Statins are approved for use in children over 10 years of age by the U.S. Food and Drug Administration (FDA) and are the initial treatment of choice for children with elevated LDL cholesterol or non-HDL cholesterol levels. Statins reduce intracellular cholesterol levels by inhibiting hydroxylmethylglutaryl coenzyme A reductase, the rate-limiting enzyme in the synthesis of cholesterol, and decrease LDL cholesterol levels by upregulating LDL receptors [42]. Statins should be started at the lowest dose administered once daily. The target level of LDL cholesterol is <130 mg/dL, and it is ideally maintained below 110 mg/dL [43]. If the LDL cholesterol level does not reach the target level, the dose of the drug can be increased once, and the blood test is repeated after 4 weeks. If the LDL cholesterol level still does not reach the target concentration, the dose may be increased one more time or a bile acid sequestrant or cholesterol absorption inhibitor may be added [44]. Statins have been reported to be effective in reducing cholesterol levels by 20%–50% compared to baseline, have no effect on growth in children, and rarely cause side effects. The side effects of statins include myopathy and elevated liver enzyme levels. Therefore, it is necessary to monitor the levels of alanine aminotransferase, aspartate aminotransferase, and creatinine kinase every 3–6 months [45]. Hazardous liver enzyme levels are more than three times higher than the upper limit of normal levels. The risk of muscle toxicity is more than 10 times the upper limit of normal creatinine kinase levels, and the effect of physical activity should be considered. If abnormalities are found in blood tests or symptoms are reported, it is observed whether myopathy disappears after discontinuing the drug and follow-up shows a decrease in blood test values after 2 weeks. When abnormal levels are normalized, drug treatment can be started again with close examination [46].

Bile acid sequestrants are drugs that block the reabsorption of cholesterol in enterohepatic circulation. As they are not absorbed systemically, they can be used as a first-line treatment for dyslipidemia in children.

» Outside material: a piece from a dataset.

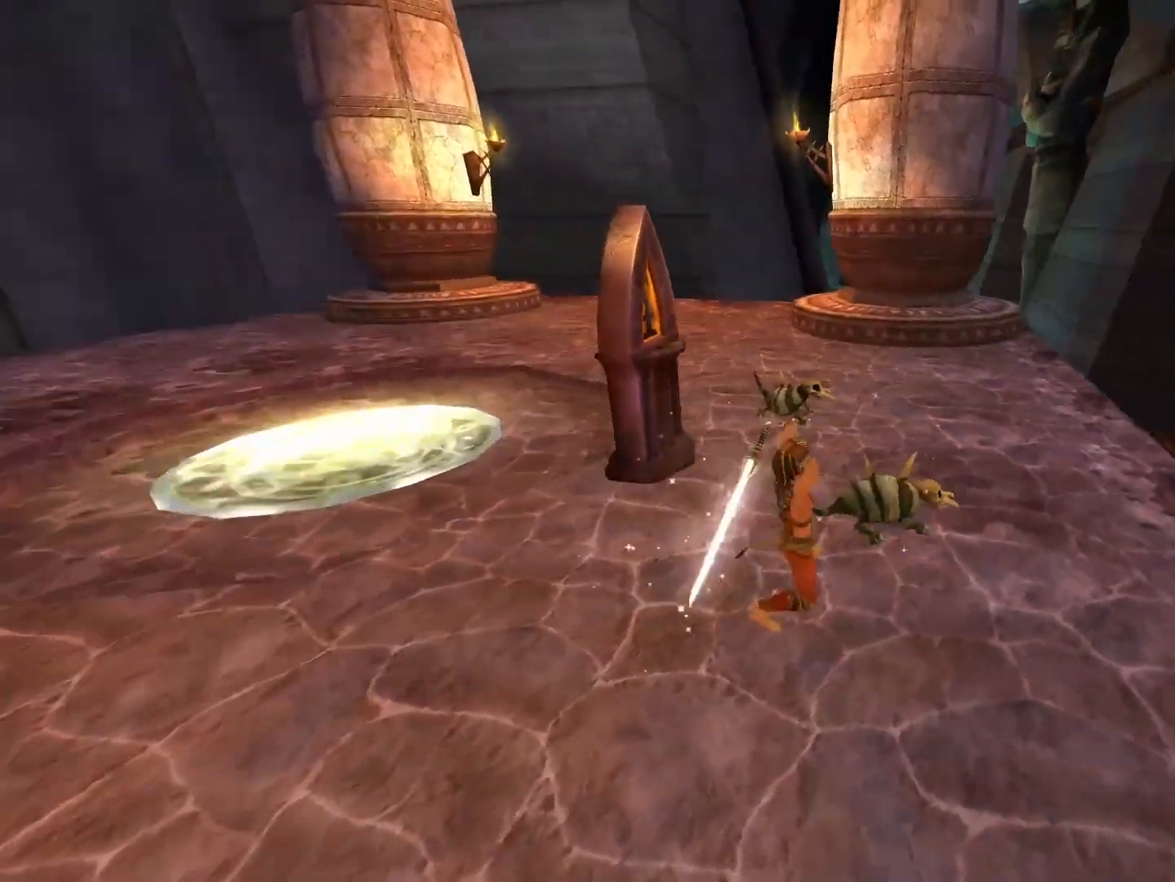
{"buttons": [], "left_stick": "up", "right_stick": "center", "events": [[83, "left_stick", "center"], [417, "left_stick", "up"]]}
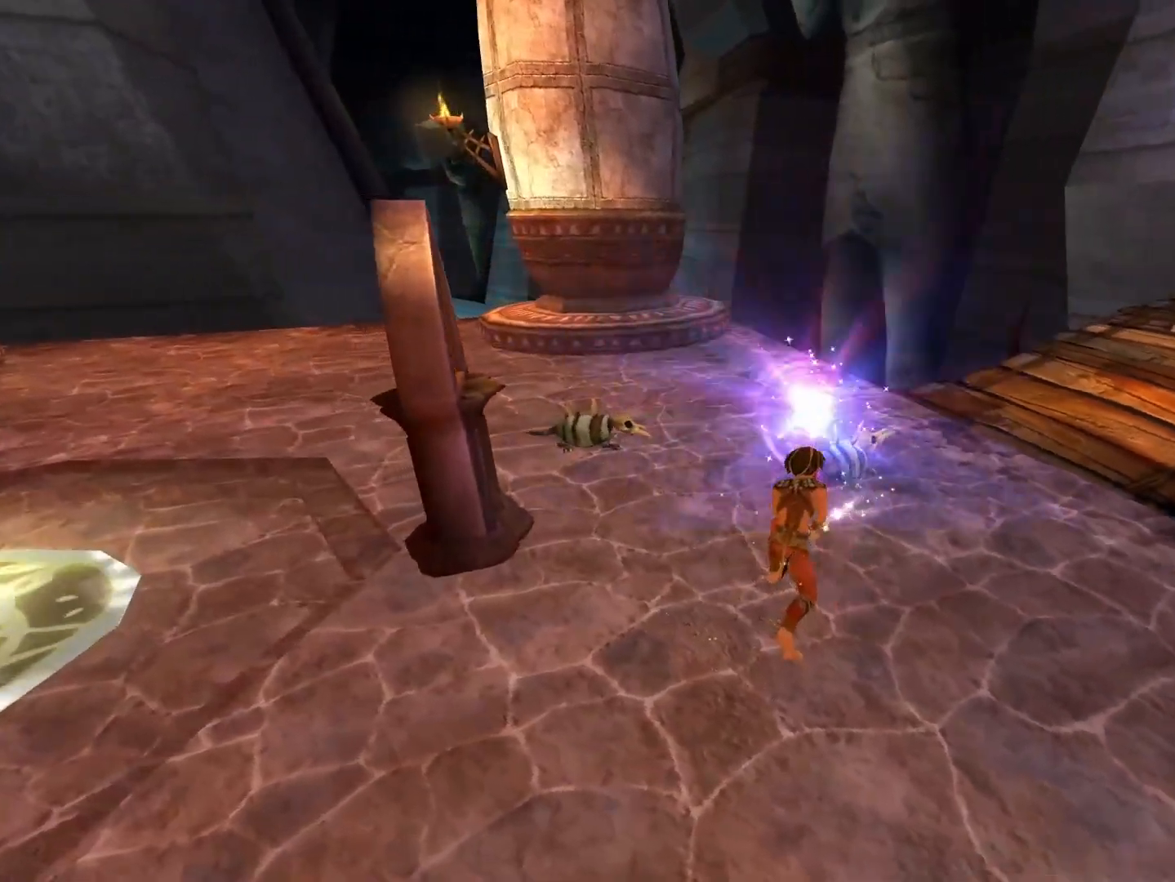
{"buttons": [], "left_stick": "center", "right_stick": "center", "events": [[83, "L2", "down"], [200, "left_stick", "center"], [283, "L2", "up"]]}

However, compliance is poor owing to side effects of the digestive system, such as nausea, diarrhea, and constipation.

Ezetimibe is a cholesterol absorption inhibitor that reduces bile reabsorption and cholesterol absorption in enterohepatic circulation. This drug is approved for use as an adjuvant in children aged≥10 years. In adult studies, ezetimibe has been reported to lower LDL cholesterol levels by 20%; however, studies in children and adolescents are not yet sufficient [47]. There have been no studies on the use of cholesterol absorption inhibitors as monotherapy in children and adolescents. In children aged 10–17 years with FH, the combined administration of simvastatin and ezetimibe resulted in a greater reduction in LDL cholesterol than simvastatin alone [48]. Niacin is a drug that increases HDL cholesterol and reduces LDL cholesterol and TG and is only used as an adjuvant treatment. However, niacin is not FDA-approved for pediatric patients with dyslipidemia and presents serious side effects such as flushing, itching, headache, and elevated aminotransferase levels, making it a limited treatment option for adolescents [49]. Fibric acid derivates lower TG and increase HDL cholesterol. In children, fibrates are used to treat severe hypertriglyceridemia with a risk of acute pancreatitis. Fibrate may increase the therapeutic effect when combined with statins, but may cause rhabdomyolysis and is not approved by the FDA for dyslipidemia in children [41].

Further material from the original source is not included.